The following benchmark script paths are referenced in the repository but are absent from the tree:

Reference locationPath referencedPresent in repo
CHANGELOG.md (v4.0.0)test/test-benchmark.jsNo
README.md (Run benchmarks section)test/bench-hybrid-engine.jsNo
README.md (Run benchmarks section)test/bench-10mb.jsNo

The package.json test script is echo 'Tests run via CI pipeline' — no runnable test or benchmark is available to the public. The data-hybrid-bench/benchmark-report.json output path referenced in the README also does not exist in the vendored tree.


All figures below are from README.md and CHANGELOG.md. None have been independently reproduced.

MetricClaimed valueSource
Project size3,219 files / 4.68 M tokensREADME benchmark table
Arachne output14,074 tokensREADME benchmark table
Compression ratio333x (99.7% reduction)README benchmark table
Initial index time627 msREADME benchmark table
Incremental index time0 msREADME benchmark table
SQLite DB size24 MBREADME benchmark table

Benchmark subject: N2 Browser project (the author’s own production project). No independent dataset is provided.

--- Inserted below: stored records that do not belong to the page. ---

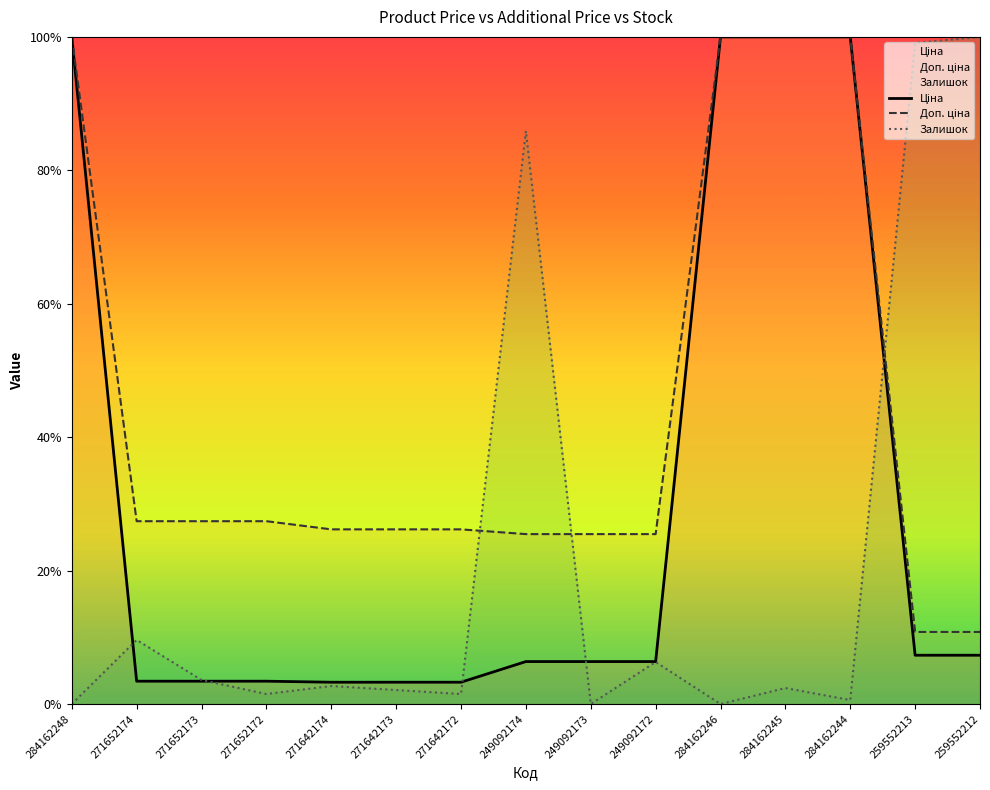

Where is Ціна nearest to the value 51?

259552213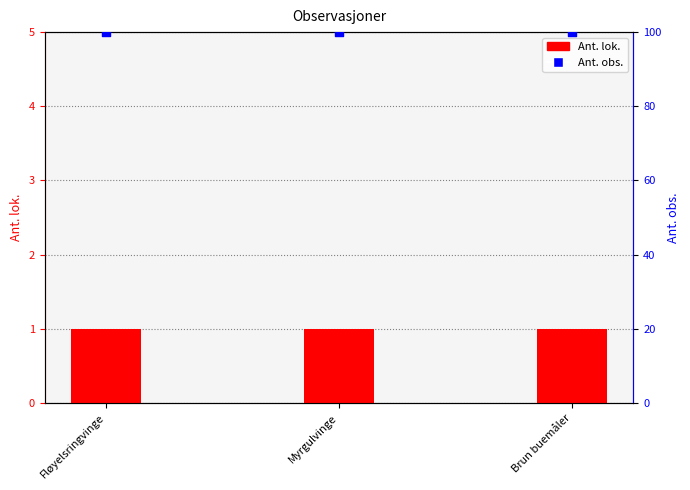

Which series contains the lowest Y value?

Ant. lok.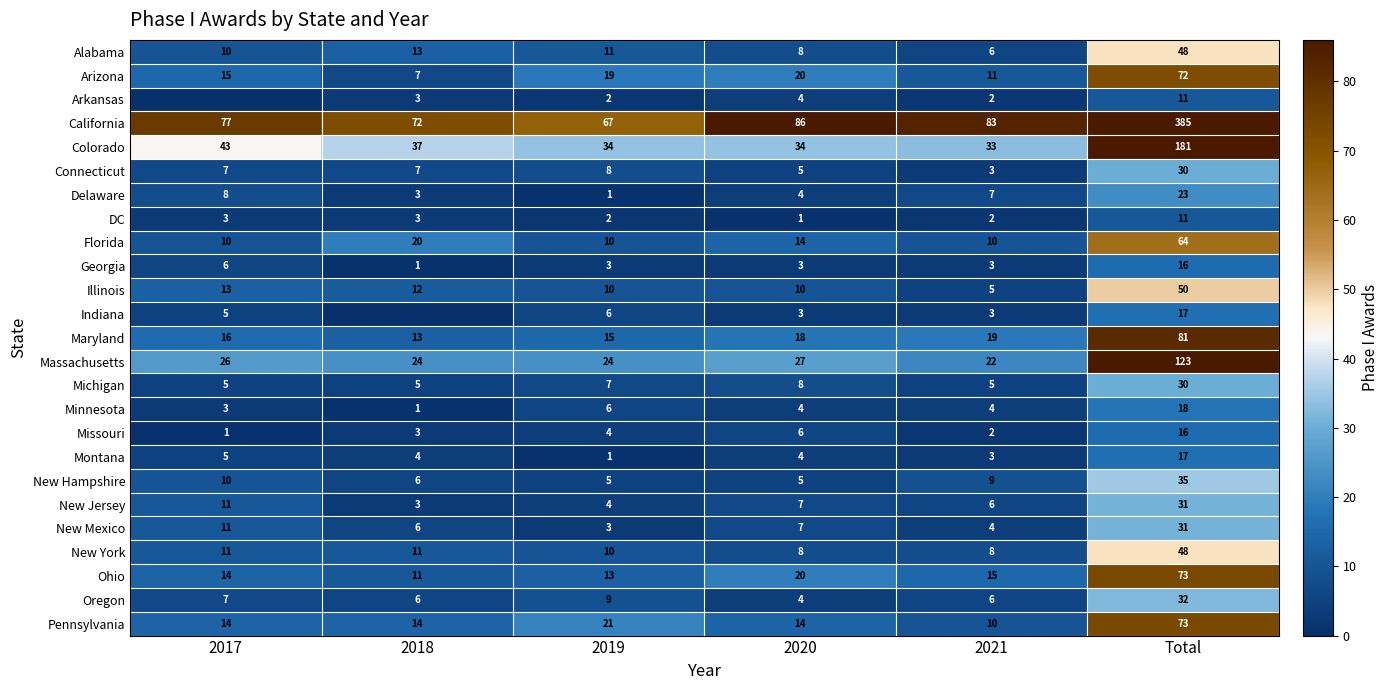

What is the difference between the maximum and minimum values in the DC series?

10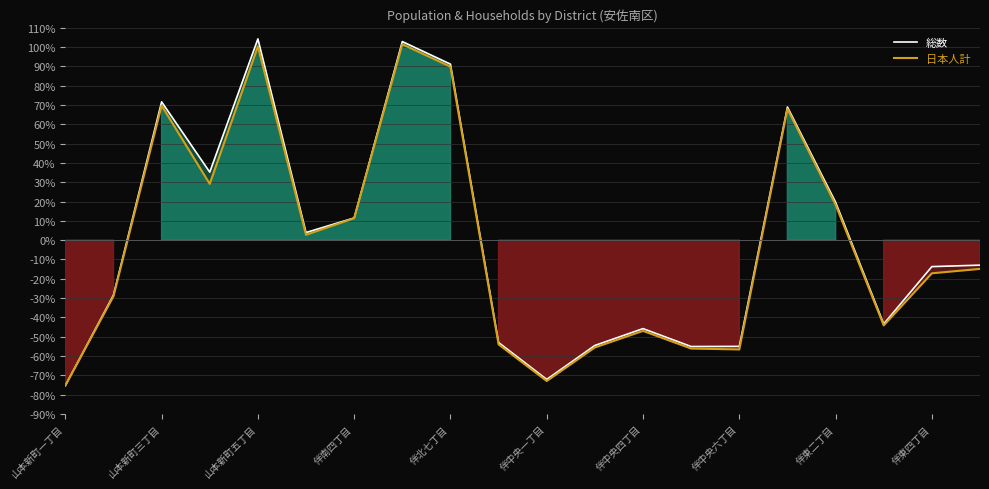

Does the chart display data point markers on the line(s)?

No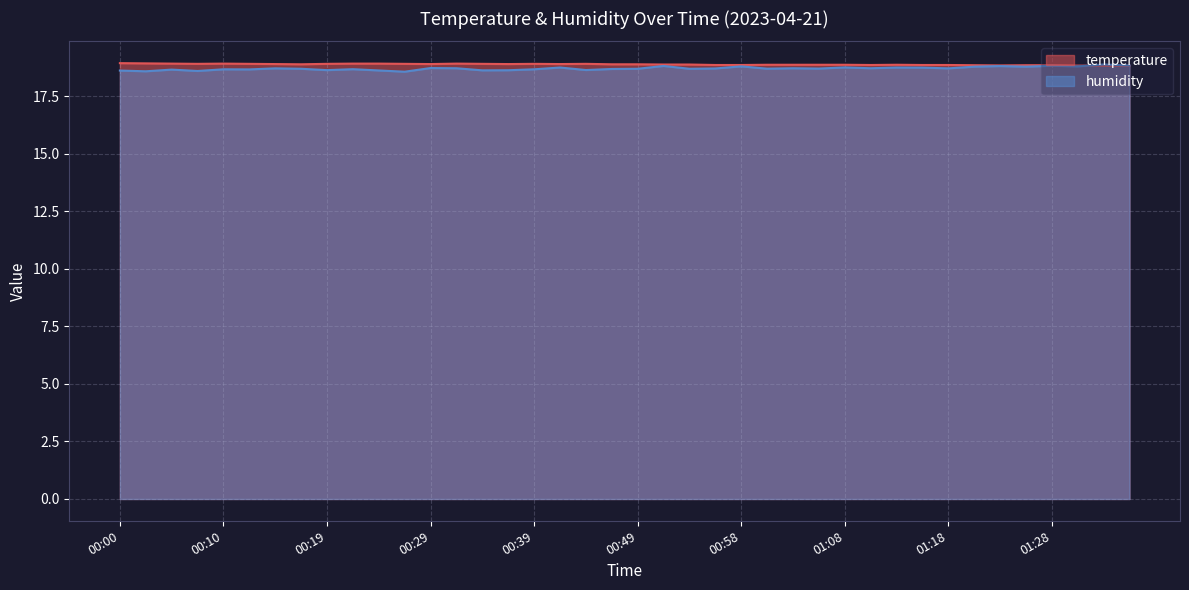

How many lines are shown in the chart?

2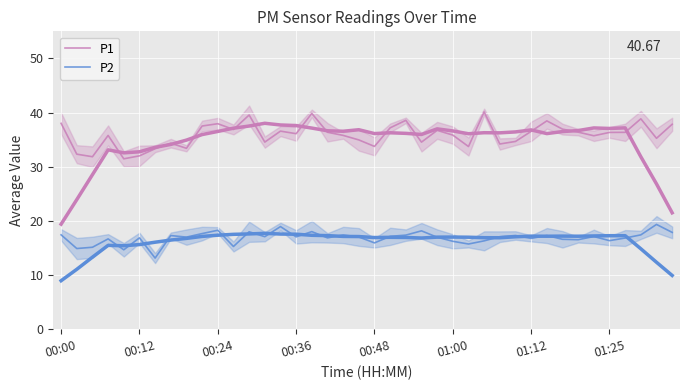

Between 17 and 28, which is larger?

17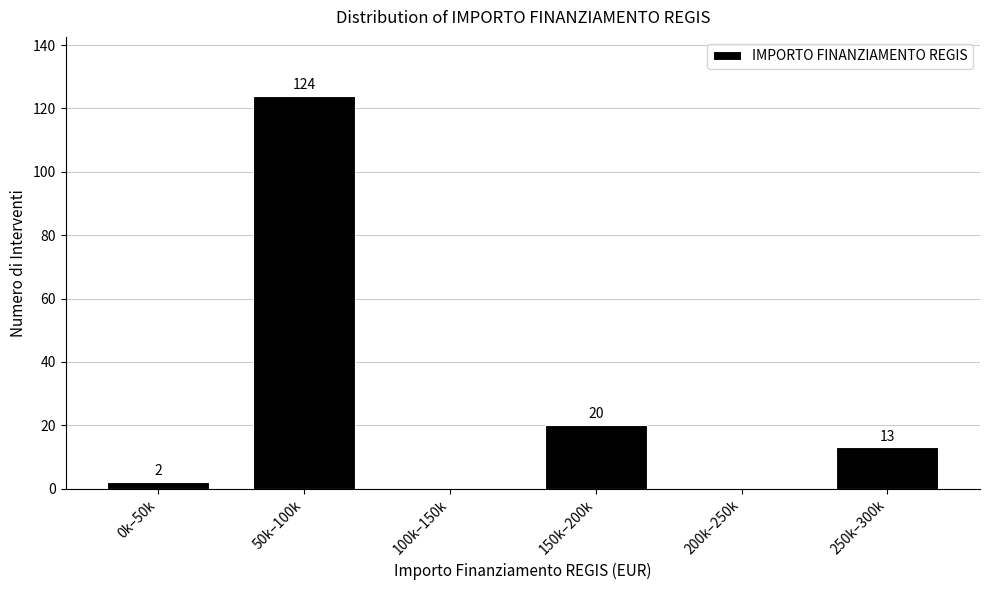

Reading right to left, list all the values displayed in this chart.

250k–300k=13	200k–250k=0	150k–200k=20	100k–150k=0	50k–100k=124	0k–50k=2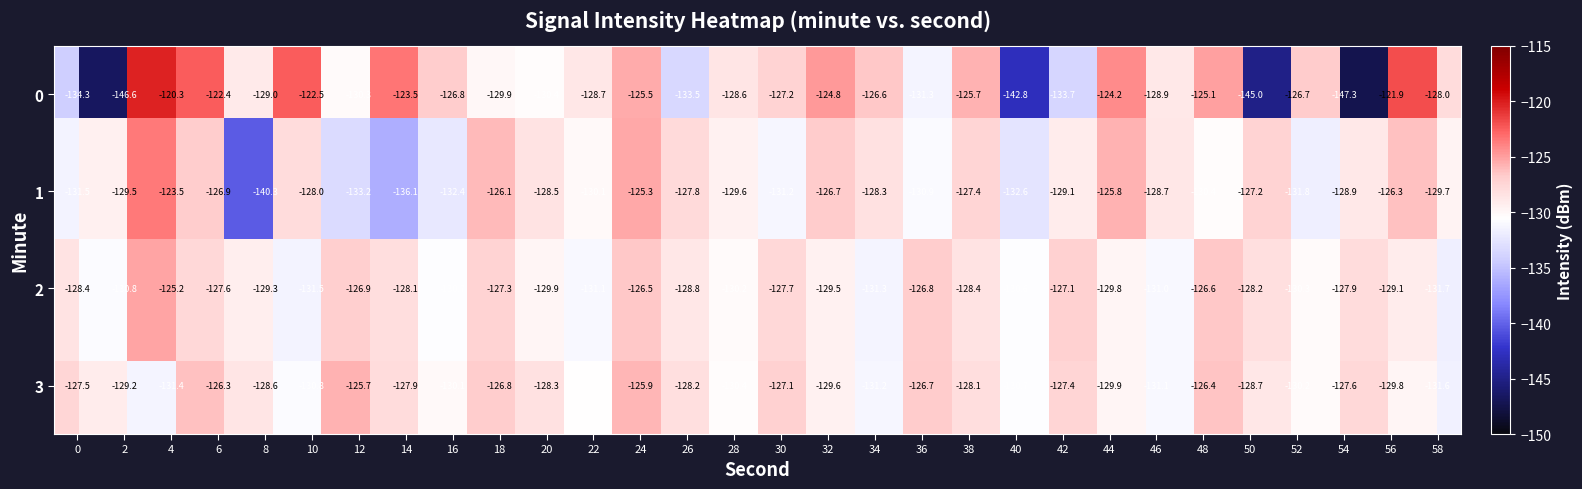

Count the number of data series in this chart.

4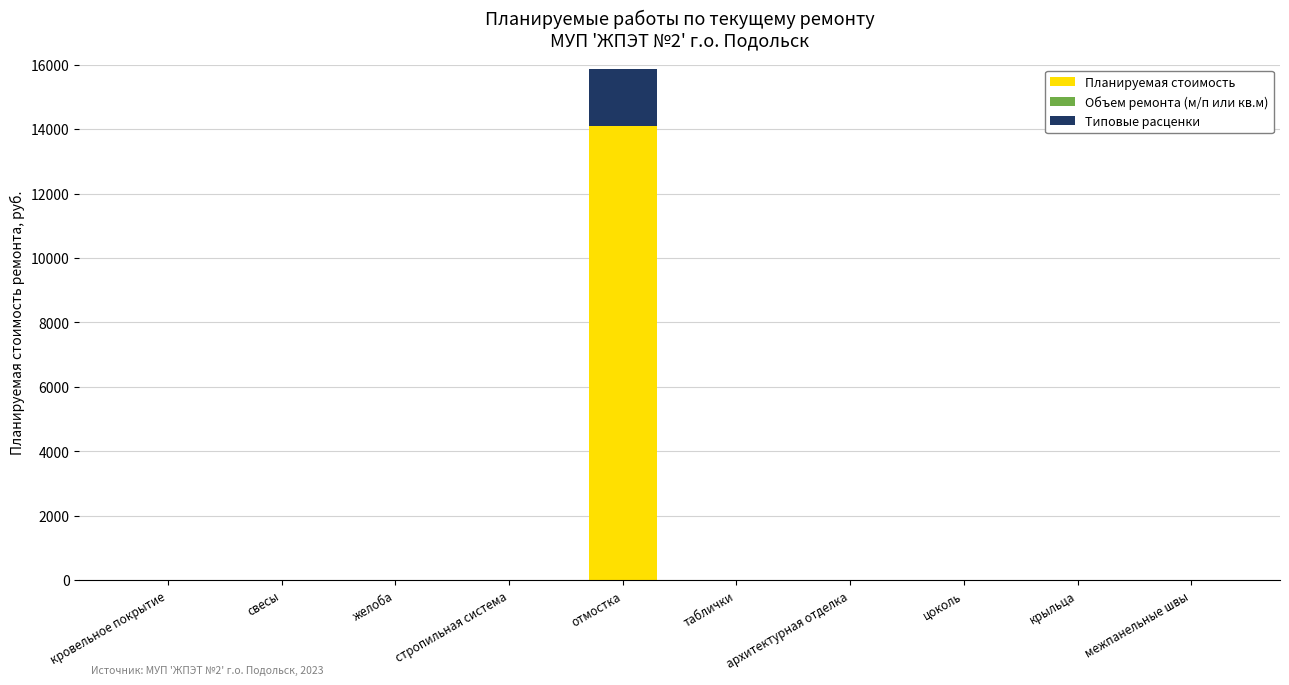

At which category is the sum across all series the highest?

отмостка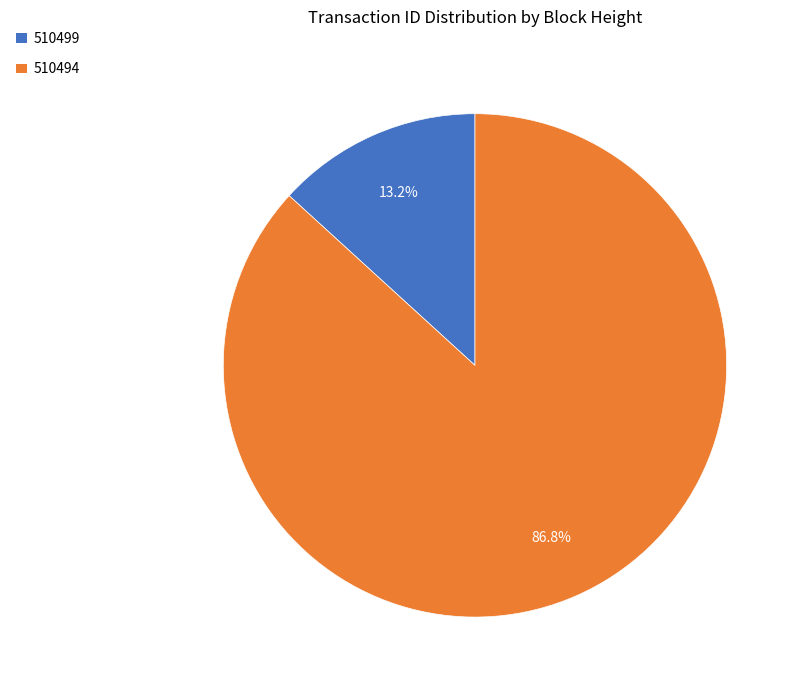

Combined, what portion of the pie is 510494 and 510499?

100.0%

Hardware: AMD Ryzen 5 5600G, Node v24, Windows x64 (as stated in README).

Search ModeEngineClaimed performanceNotes
KeywordRust BM25 (memchr + rayon)4.98 ms / query1.3x faster than TS fallback
KeywordSQLite LIKE0.021 ms / queryDB index path
Semantic KNNsqlite-vec (C++ SIMD)29.52 ms / query10K × 768D vectors
Batch CosineRust (napi-rs)4.91 ms / queryRetired — causes GC/OOM at scale

Note: The README intro callout also states “25ms” for the sqlite-vec scan. This is internally inconsistent with the 29.52 ms figure in the benchmark table. Both values claim the same test conditions (10,000 × 768D vectors). Neither is reproducible without the benchmark scripts.

The BatchCosine (Rust) path is labelled “Legacy” in the README and has been retired from the production code path in v4.0 due to V8 heap OOM on large corpora. The 19.9x speedup figure in the CHANGELOG (and 22.3x in the README table) refers to this retired path.

The headline “1GB codebase search in 0.54 seconds” appears on line 12 of the README but is not supported by any benchmark table entry.


The README specifies:

Terminal window
cd tools/choihyunsus-n2-arachne
npm run build
node test/bench-hybrid-engine.js # Engine comparison (BM25 vs sqlite-vec vs TS)
node test/bench-10mb.js # Memory scale test

Output would be written to data-hybrid-bench/benchmark-report.json.

Environment requirements (as stated in README)

Section titled “Environment requirements (as stated in README)”
  • Node.js >= 18 (tested with Node v24)
  • npm or npx
  • Ollama running locally on http://localhost:11434 (for semantic/hybrid benchmarks)
  • nomic-embed-text model pulled in Ollama
  • The Rust native module must be built or the prebuilt .node must be compatible with the host platform/arch
Terminal window
cd tools/choihyunsus-n2-arachne/native
cargo build --release
# The .node file will be output to native/ after napi-rs post-build

Requires: Rust toolchain (stable), napi-build crate dependencies.


This guide was written based on source inspection only. The benchmark scripts were not executed. The repro status is:

  • Compression claim (333x): cannot reproduce — no harness, no test dataset provided.
  • Index time (627 ms): cannot reproduce — no harness, no test dataset provided.
  • BM25 search time (4.98 ms): cannot reproduce — test/bench-hybrid-engine.js absent.
  • sqlite-vec KNN time (25 ms / 29.52 ms): cannot reproduce — same harness absent; figure is internally inconsistent.
  • BatchCosine speedup (19.9x / 22.3x): cannot reproduce; path is retired from production code and labelled “Legacy”.

If the benchmark scripts are published by the author, running them on a representative codebase (ideally not the author’s own N2 Browser project) would be the minimum needed to validate the compression and performance claims.